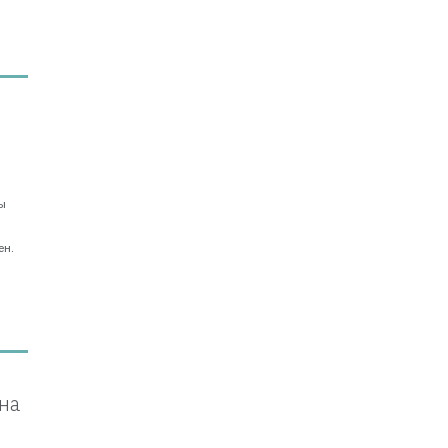
ы
о
ен.
на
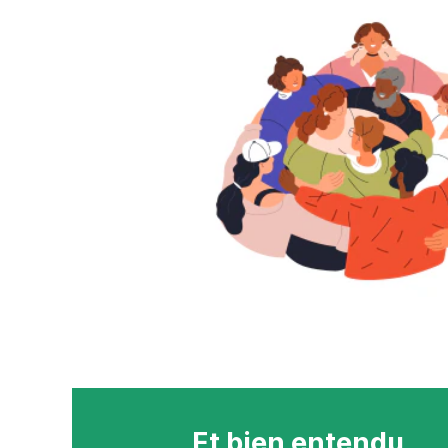
Et bien entendu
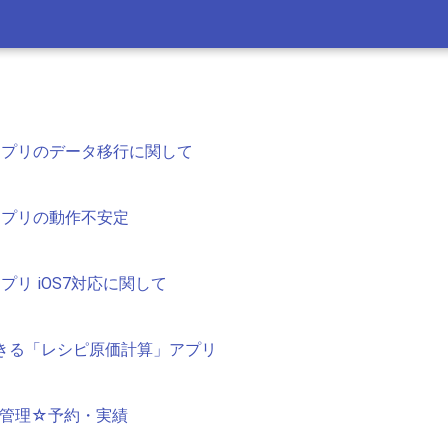
Padアプリのデータ移行に関して
adアプリの動作不安定
adアプリ iOS7対応に関して
きる「レシピ原価計算」アプリ
顧客管理☆予約・実績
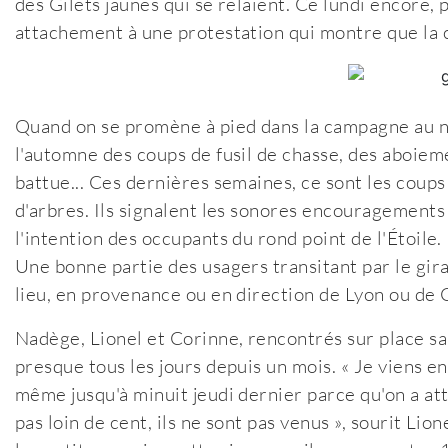
des Gilets jaunes qui se relaient. Ce lundi encore,
attachement à une protestation qui montre que la c
Quand on se promène à pied dans la campagne au n
l'automne des coups de fusil de chasse, des aboieme
battue... Ces dernières semaines, ce sont les coups
d'arbres. Ils signalent les sonores encouragement
l'intention des occupants du rond point de l'Étoile.
Une bonne partie des usagers transitant par le gira
lieu, en provenance ou en direction de Lyon ou de 
Nadège, Lionel et Corinne, rencontrés sur place sa
presque tous les jours depuis un mois. « Je viens en
même jusqu'à minuit jeudi dernier parce qu'on a at
pas loin de cent, ils ne sont pas venus », sourit Li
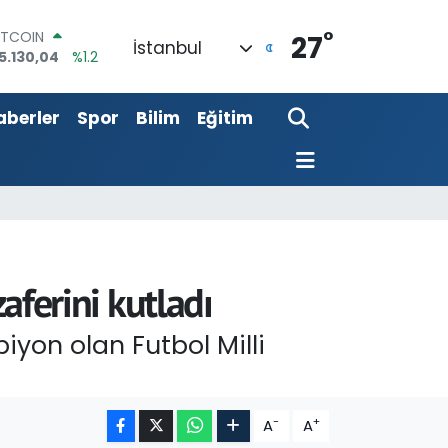
5.130,04
%1.2
°
OLAR
27
İstanbul
7,7106
%0.17
URO
5,1652
%0.27
aberler
Spor
Bilim
Eğitim
TERLİN
4,4046
%0.35
RAM ALTIN
648.99
%2.59
İST100
3.773
%-19
aferini kutladı
iyon olan Futbol Milli
-
+
A
A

Job:
Take the entries above and copy out all lines with the string "sont".

Exercise result:
battue... Ces dernières semaines, ce sont les coups
pas loin de cent, ils ne sont pas venus », sourit Li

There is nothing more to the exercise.